It’s been over a decade, but I still remember one particular trip to my optometrist. I sat in the waiting room, flipping through outdated magazines. Across the room from me sat a teenager with special needs and an older man who appeared to be his grandfather. The younger man was engrossed in a puzzle book, Sudoku puzzles to be exact. He would work on a puzzle, solve it, turn the page and begin again. It was clear that he enjoyed the activity. He was well into the book and moving quickly through the puzzles, when something changed. A clear sense of discomfort registered in his eyes and his body tensed. He rubbed his forehead and focused again on the page in front of him. The book’s next puzzle didn’t operate by the same rules that the others had. What had just moments before brought him comfort was now a source of stress. The confidence he enjoyed had disappeared into self-doubt. I wasn’t the only one to notice this change, his grandfather recognized that something was amiss and leaned over to glance at the puzzle his grandson was working on. When he realized that this young man that he loved was stumped, he began to slowly and patiently explain how the new puzzle worked. The boy didn’t understand at first, the panic hadn’t worn off and was affecting his ability to think clearly. But as the grandfather continued to calmly talk through the problem, the young man’s body relaxed. The numbers began to connect and a comprehending smile stretched across his face.

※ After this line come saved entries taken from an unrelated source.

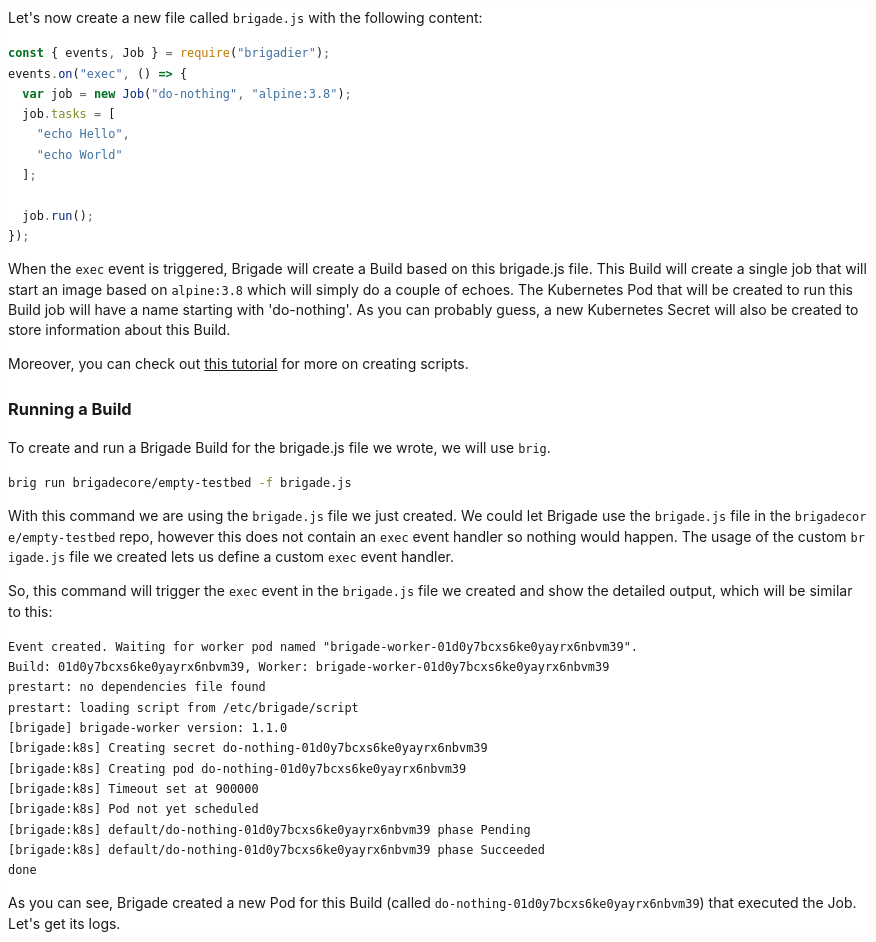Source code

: Let's now create a new file called `brigade.js` with the following content:

```javascript
const { events, Job } = require("brigadier");
events.on("exec", () => {
  var job = new Job("do-nothing", "alpine:3.8");
  job.tasks = [
    "echo Hello",
    "echo World"
  ];

  job.run();
});
```

When the `exec` event is triggered, Brigade will create a Build based on this brigade.js file. This Build will create a single job that will start an image based on `alpine:3.8` which will simply do a couple of echoes. The Kubernetes Pod that will be created to run this Build job will have a name starting with 'do-nothing'. As you can probably guess, a new Kubernetes Secret will also be created to store information about this Build.

Moreover, you can check out [this tutorial](https://docs.brigade.sh/intro/) for more on creating scripts.

### Running a Build

To create and run a Brigade Build for the brigade.js file we wrote, we will use `brig`.

```bash
brig run brigadecore/empty-testbed -f brigade.js
```

With this command we are using the `brigade.js` file we just created. We could let Brigade use the `brigade.js` file in the `brigadecore/empty-testbed` repo, however this does not contain an `exec` event handler so nothing would happen. The usage of the custom `brigade.js` file we created lets us define a custom `exec` event handler.

So, this command will trigger the `exec` event in the `brigade.js` file we created and show the detailed output, which will be similar to this:

```
Event created. Waiting for worker pod named "brigade-worker-01d0y7bcxs6ke0yayrx6nbvm39".
Build: 01d0y7bcxs6ke0yayrx6nbvm39, Worker: brigade-worker-01d0y7bcxs6ke0yayrx6nbvm39
prestart: no dependencies file found
prestart: loading script from /etc/brigade/script
[brigade] brigade-worker version: 1.1.0
[brigade:k8s] Creating secret do-nothing-01d0y7bcxs6ke0yayrx6nbvm39
[brigade:k8s] Creating pod do-nothing-01d0y7bcxs6ke0yayrx6nbvm39
[brigade:k8s] Timeout set at 900000
[brigade:k8s] Pod not yet scheduled
[brigade:k8s] default/do-nothing-01d0y7bcxs6ke0yayrx6nbvm39 phase Pending
[brigade:k8s] default/do-nothing-01d0y7bcxs6ke0yayrx6nbvm39 phase Succeeded
done
```

As you can see, Brigade created a new Pod for this Build (called `do-nothing-01d0y7bcxs6ke0yayrx6nbvm39`) that executed the Job. Let's get its logs.
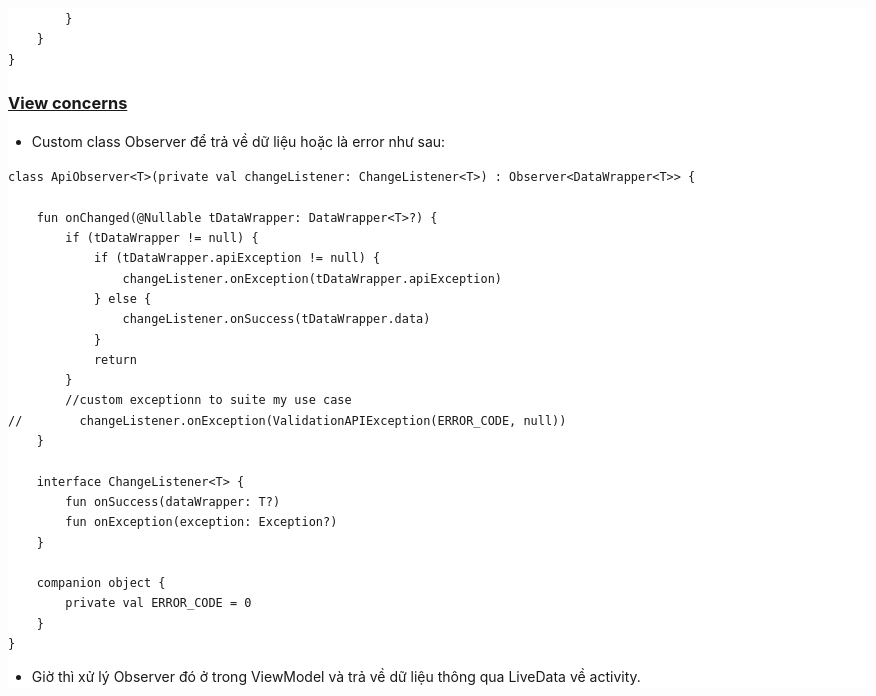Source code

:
 ```
        }
    }
}
```

### [View concerns](https://github.com/oHoangNgocThai/OkHttpAndRetrofitSample#view-concerns)

* Custom class Observer để trả về dữ liệu hoặc là error như sau:

```
class ApiObserver<T>(private val changeListener: ChangeListener<T>) : Observer<DataWrapper<T>> {

    fun onChanged(@Nullable tDataWrapper: DataWrapper<T>?) {
        if (tDataWrapper != null) {
            if (tDataWrapper.apiException != null) {
                changeListener.onException(tDataWrapper.apiException)
            } else {
                changeListener.onSuccess(tDataWrapper.data)
            }
            return
        }
        //custom exceptionn to suite my use case
//        changeListener.onException(ValidationAPIException(ERROR_CODE, null))
    }

    interface ChangeListener<T> {
        fun onSuccess(dataWrapper: T?)
        fun onException(exception: Exception?)
    }

    companion object {
        private val ERROR_CODE = 0
    }
}
```

* Giờ thì xử lý Observer đó ở trong ViewModel và trả về dữ liệu thông qua LiveData về activity.
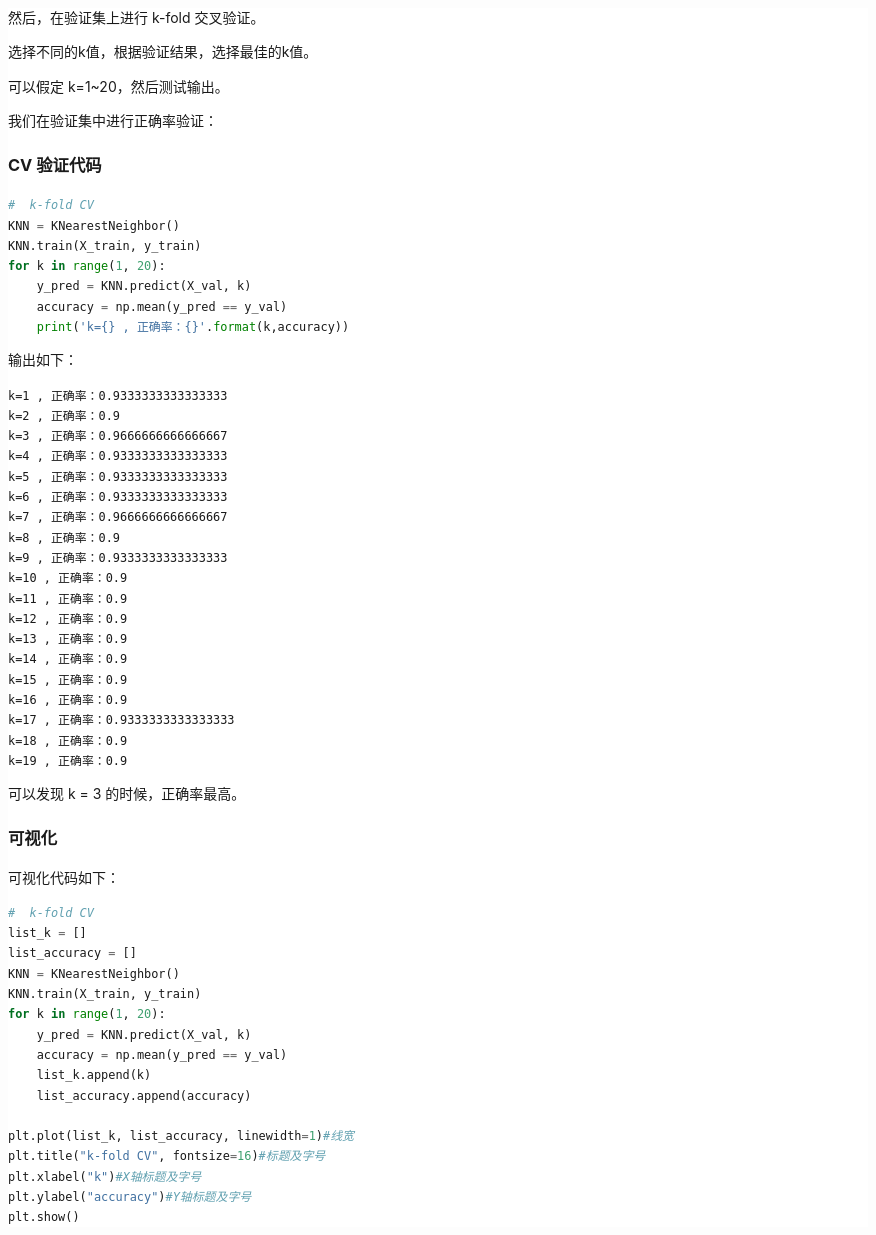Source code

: 然后，在验证集上进行 k-fold 交叉验证。

选择不同的k值，根据验证结果，选择最佳的k值。

可以假定 k=1~20，然后测试输出。

我们在验证集中进行正确率验证：


### CV 验证代码

```py
#  k-fold CV
KNN = KNearestNeighbor()
KNN.train(X_train, y_train)
for k in range(1, 20):
    y_pred = KNN.predict(X_val, k)
    accuracy = np.mean(y_pred == y_val)
    print('k={} , 正确率：{}'.format(k,accuracy))
```

输出如下：

```
k=1 , 正确率：0.9333333333333333
k=2 , 正确率：0.9
k=3 , 正确率：0.9666666666666667
k=4 , 正确率：0.9333333333333333
k=5 , 正确率：0.9333333333333333
k=6 , 正确率：0.9333333333333333
k=7 , 正确率：0.9666666666666667
k=8 , 正确率：0.9
k=9 , 正确率：0.9333333333333333
k=10 , 正确率：0.9
k=11 , 正确率：0.9
k=12 , 正确率：0.9
k=13 , 正确率：0.9
k=14 , 正确率：0.9
k=15 , 正确率：0.9
k=16 , 正确率：0.9
k=17 , 正确率：0.9333333333333333
k=18 , 正确率：0.9
k=19 , 正确率：0.9
```

可以发现 k = 3 的时候，正确率最高。

### 可视化

可视化代码如下：

```py
#  k-fold CV
list_k = []
list_accuracy = []
KNN = KNearestNeighbor()
KNN.train(X_train, y_train)
for k in range(1, 20):
    y_pred = KNN.predict(X_val, k)
    accuracy = np.mean(y_pred == y_val)
    list_k.append(k)
    list_accuracy.append(accuracy)
    
plt.plot(list_k, list_accuracy, linewidth=1)#线宽
plt.title("k-fold CV", fontsize=16)#标题及字号
plt.xlabel("k")#X轴标题及字号
plt.ylabel("accuracy")#Y轴标题及字号
plt.show()
```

Sitting there that day, I related immediately to the teenage boy. I had developed tactics to deal with the predictable challenges of life that allowed me to feel comfortable. But life isn’t always predictable. When old answers no longer satisfy new questions, doubt creeps in. In those moments I’m not just left with a difficult puzzle to solve, but with questions about my ability to solve it. It’s in those moments that God slowly and patiently speaks to my heart, walking me through the unfamiliar challenge. His patience overcomes my panic and I’m able to face the problem in front of me.
Now, ten years later, I also relate to the grandfather. I aspire to be as patient and relational as he was that day. When my young son stumbles into a problem that feels bigger than he is, my first instinct is to plough the path clear ahead of him. Perhaps what he needs most isn’t always a clear path, but a patient guide willing to walk the path with him until things make sense again.
That’s what God does for us. He doesn’t normally wipe away all of our problems with one large swipe of his arm. Rather, he joins us, step by step, as we face new challenges and develop strength and wisdom we hadn’t known before. Like everyone else, I enjoy it when I have the right answers and know the best path forward, but when answers aren’t forthcoming and the path is hidden from sight, I am grateful that I am loved by a God that is bigger my understanding. Someone who walks with me, patiently expanding my horizons, even when it’s uncomfortable.
I absolutely love this, Michael! I can relate to it well, and I realize, that over the years, looking back, that has been the story of my life: finding ways to cope that I became comfortable in, then being called on to move ahead into new dilemmas, “new” answers. I am so grateful for God’s presence, walking through it all with me, one step at a time. Thanks for sharing your insight.
I’ve always been a positive, confident (maybe even at times arrogant) person. However, this attitude can frequently cause me to lean on my own abilities more than seeking God’s help and guidance. Sometimes though, I am brought down by unforeseen circumstances that can totally change my world view. I can feel like the boy with the puzzle. I find in these times that I feel alone and broken. Thank you for reminding me that God is always there and can lead me out of those desperate times.